Here is a comment I left on a post of mine recently that I think lays out some of the context and points to the dangers of bringing sotierological assumptions and conclusions into a discussion of the history of political theory:

"The Kopel thing is powerful. It traces the entire story of the development of Scholasticism all the way to the Revolution. Seems Cicerro, Aristotle and Emperor Justian were instrumental. The latter seems to have kicked it all off and the other two gradually became more prominent.
Though he states that Aristotle was probably the most prominent in the end because Aquinas used him and Scholastic education was Catholic Education until the early 20th Century.
This goes through the whole Investiture Controversy and the power that the Holy Roman Emperors had over the Popes. Many people forget that Hitler was trying to establish a Third Reich. Which was the Third rise of the Holy Roman Empire. The first was pre-Investiture and the second was with Charles the grandson of Ferdinand and Isabella.
He also goes into how the thought of Justin, Ciccero, and Aristotle as synthesized with Christian thought became Canon Law and how Canon Law influenced secular law like Common Law.
The Magna Carta was a part of this process.
I think I am going to start with him to outline the arguments and then we can get to the sources, if we can find them, and check him.
Amos overstates his case just like Manegold in reference to the dangers of pagan philosophy. The Greeks and Romans need to be given more credit than most Christians give them as far as political theory.
There is a balance and I think Amos and Manegold miss it. I think Kopel nails it.
At least at first glance that is. I think, despite the fact that he does a better job than most on this issue, Amos's soteriology clouds his political theory as well.
It is just as bad to label Greek thought as exclusively Christian as it is to label Christian or Christian/Greek thought as exclusively Enlightenment.
I think Christianity added some unique things but natural law and the wisdom of the ages did as well.
Amos kind of does the same thing Frazer does (though not near as egregiously) just from the other side in that he mixes Greek soteriology with political theory when one does not have to and labels things as not compatible that are. How Manegoldian of him  :)

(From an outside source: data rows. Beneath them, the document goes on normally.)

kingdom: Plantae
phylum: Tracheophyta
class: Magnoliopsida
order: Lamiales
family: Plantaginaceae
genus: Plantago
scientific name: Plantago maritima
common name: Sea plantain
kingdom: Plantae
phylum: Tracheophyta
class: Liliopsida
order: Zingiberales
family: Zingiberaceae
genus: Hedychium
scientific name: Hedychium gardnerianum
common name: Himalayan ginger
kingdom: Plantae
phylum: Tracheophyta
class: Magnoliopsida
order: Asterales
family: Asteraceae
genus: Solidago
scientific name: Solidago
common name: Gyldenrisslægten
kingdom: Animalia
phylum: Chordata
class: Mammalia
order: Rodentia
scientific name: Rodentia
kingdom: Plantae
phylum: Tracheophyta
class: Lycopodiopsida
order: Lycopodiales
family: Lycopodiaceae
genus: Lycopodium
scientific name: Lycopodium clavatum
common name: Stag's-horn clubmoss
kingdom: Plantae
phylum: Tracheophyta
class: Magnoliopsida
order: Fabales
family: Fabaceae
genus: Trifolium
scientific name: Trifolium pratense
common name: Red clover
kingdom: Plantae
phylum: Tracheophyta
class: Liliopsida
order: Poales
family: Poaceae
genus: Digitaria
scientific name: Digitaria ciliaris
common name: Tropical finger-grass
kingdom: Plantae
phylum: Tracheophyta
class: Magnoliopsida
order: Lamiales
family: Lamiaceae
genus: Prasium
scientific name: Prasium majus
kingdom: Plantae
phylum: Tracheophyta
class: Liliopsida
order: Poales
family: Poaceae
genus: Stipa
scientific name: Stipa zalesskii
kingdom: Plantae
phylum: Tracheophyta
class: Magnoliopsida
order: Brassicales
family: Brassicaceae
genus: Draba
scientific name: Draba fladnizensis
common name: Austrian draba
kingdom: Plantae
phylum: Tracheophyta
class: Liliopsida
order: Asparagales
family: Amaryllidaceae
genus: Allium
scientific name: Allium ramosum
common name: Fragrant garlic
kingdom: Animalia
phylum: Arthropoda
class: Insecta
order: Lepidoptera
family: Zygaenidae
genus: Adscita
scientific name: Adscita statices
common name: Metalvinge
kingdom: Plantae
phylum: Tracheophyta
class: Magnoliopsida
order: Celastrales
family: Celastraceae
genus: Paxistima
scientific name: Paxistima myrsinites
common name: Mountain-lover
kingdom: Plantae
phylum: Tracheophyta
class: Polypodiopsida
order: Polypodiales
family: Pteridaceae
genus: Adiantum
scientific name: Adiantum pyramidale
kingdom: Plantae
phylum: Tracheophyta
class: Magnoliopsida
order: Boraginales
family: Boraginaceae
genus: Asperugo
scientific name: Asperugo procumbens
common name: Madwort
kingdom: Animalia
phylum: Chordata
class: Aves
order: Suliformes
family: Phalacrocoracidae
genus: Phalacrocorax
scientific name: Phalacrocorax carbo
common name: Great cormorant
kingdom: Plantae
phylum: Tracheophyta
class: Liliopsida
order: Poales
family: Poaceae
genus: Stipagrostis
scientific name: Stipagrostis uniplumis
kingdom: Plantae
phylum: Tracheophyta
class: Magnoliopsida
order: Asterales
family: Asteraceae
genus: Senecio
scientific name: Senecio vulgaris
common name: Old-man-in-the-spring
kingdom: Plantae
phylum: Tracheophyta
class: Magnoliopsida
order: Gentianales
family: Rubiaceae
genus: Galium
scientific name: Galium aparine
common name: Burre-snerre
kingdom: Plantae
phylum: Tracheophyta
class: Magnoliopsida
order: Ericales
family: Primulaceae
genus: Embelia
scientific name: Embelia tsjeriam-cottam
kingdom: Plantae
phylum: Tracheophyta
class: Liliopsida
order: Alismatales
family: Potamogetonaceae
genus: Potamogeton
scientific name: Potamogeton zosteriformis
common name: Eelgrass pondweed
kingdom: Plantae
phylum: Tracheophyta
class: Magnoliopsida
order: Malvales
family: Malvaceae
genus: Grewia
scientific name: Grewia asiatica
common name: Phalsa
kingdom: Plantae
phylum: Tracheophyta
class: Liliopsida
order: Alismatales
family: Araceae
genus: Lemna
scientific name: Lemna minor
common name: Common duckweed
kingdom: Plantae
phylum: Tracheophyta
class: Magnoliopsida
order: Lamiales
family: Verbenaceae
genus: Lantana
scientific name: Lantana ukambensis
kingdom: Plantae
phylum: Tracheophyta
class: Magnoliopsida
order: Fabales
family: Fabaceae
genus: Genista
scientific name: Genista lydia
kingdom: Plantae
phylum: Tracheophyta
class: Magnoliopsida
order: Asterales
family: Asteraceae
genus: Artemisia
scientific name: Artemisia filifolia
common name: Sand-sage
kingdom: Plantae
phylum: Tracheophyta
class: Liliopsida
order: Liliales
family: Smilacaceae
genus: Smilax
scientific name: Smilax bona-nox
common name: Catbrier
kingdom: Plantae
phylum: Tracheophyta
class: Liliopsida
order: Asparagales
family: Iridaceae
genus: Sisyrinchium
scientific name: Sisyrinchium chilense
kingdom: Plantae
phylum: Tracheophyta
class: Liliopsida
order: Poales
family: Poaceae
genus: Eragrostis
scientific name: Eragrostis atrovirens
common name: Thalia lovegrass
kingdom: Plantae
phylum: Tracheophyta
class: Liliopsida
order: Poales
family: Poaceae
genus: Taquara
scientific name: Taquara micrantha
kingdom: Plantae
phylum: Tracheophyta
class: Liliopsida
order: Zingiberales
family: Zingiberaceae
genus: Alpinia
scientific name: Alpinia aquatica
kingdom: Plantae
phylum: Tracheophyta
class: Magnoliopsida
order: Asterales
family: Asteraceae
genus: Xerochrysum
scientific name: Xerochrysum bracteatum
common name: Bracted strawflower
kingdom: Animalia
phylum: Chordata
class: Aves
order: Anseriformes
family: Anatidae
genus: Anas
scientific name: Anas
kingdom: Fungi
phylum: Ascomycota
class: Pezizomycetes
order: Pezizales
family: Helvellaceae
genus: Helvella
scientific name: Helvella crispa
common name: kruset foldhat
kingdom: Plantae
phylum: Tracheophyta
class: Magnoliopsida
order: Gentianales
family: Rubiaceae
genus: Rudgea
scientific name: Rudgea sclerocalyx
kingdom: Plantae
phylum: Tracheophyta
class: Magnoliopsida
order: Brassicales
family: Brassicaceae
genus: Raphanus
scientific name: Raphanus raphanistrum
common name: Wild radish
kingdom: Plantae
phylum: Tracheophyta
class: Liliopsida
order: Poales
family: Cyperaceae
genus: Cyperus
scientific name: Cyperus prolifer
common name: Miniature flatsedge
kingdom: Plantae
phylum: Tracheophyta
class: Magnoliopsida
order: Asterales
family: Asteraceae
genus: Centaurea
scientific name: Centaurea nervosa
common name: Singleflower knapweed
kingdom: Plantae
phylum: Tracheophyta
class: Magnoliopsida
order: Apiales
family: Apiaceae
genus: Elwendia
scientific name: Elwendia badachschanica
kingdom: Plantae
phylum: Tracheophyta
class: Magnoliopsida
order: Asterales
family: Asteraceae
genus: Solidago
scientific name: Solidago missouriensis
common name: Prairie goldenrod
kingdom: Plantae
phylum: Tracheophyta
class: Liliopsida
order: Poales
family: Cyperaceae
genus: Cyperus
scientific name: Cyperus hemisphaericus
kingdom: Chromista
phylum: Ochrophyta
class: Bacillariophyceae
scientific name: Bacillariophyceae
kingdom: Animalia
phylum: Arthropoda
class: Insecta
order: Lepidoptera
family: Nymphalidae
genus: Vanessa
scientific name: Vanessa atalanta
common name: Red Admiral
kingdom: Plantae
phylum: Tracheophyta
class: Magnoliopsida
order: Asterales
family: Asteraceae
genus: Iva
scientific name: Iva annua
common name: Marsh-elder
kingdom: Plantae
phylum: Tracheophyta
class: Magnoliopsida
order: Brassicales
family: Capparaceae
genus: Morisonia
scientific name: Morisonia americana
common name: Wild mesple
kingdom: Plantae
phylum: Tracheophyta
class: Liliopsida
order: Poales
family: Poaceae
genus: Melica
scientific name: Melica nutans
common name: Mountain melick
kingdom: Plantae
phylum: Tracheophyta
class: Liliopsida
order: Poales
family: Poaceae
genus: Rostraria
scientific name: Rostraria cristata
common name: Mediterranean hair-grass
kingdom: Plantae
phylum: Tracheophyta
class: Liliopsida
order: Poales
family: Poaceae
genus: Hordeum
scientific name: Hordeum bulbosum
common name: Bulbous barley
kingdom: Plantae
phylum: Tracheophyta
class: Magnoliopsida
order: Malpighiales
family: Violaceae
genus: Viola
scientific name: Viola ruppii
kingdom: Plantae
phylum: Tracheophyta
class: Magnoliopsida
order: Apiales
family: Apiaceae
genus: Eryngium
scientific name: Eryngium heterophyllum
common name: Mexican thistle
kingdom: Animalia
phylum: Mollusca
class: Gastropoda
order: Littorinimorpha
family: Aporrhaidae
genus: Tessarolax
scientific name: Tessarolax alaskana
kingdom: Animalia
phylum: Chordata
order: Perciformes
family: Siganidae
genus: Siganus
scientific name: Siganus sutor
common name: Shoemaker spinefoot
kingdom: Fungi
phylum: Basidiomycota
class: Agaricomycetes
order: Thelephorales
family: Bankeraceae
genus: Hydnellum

Or is it?  Ball is in your court Jon.  Tom(though I hesitate to speak for him) and I have laid out our case.  It is essentially the case of David Kopel. (More from him in the coming months) It seems that Frazer and Amos are in a pissing contest for the heart of modern Evangelical political theory. With all do respect to John Mac Arthur and Peter Lillback,  let's leave that to them and broaden the discussion.  Unless,  that is,  you can find the the Manegoldian Missing Link and give us all a reason as to why this intramural Evangelical matter needs to play such a prominent role in these discussions.  And yes, I am moving the goal posts but only because they urgently need to be moved.

HT to JRB who has hounded me about not minimizing the role of Greek and Roman thought and TVD who warned me about some of the pitfalls inherent in remaining in Mc Arthur/Lillback Land more than a few timesMaybe it is not harder to convince me of things that it would have been for the Pope to have convinced Luther. Though I do not think I have Luther beat by much sometimes.  :) 

1 comment:

King of Ireland said...

Just to be clear Amos does have a lot of good points about the incompatibility of some Greek and Roman thought with Christianity even in political theory and Manegold is right that is should not be received uncritically.

But I still think that Kopel hits a better balance.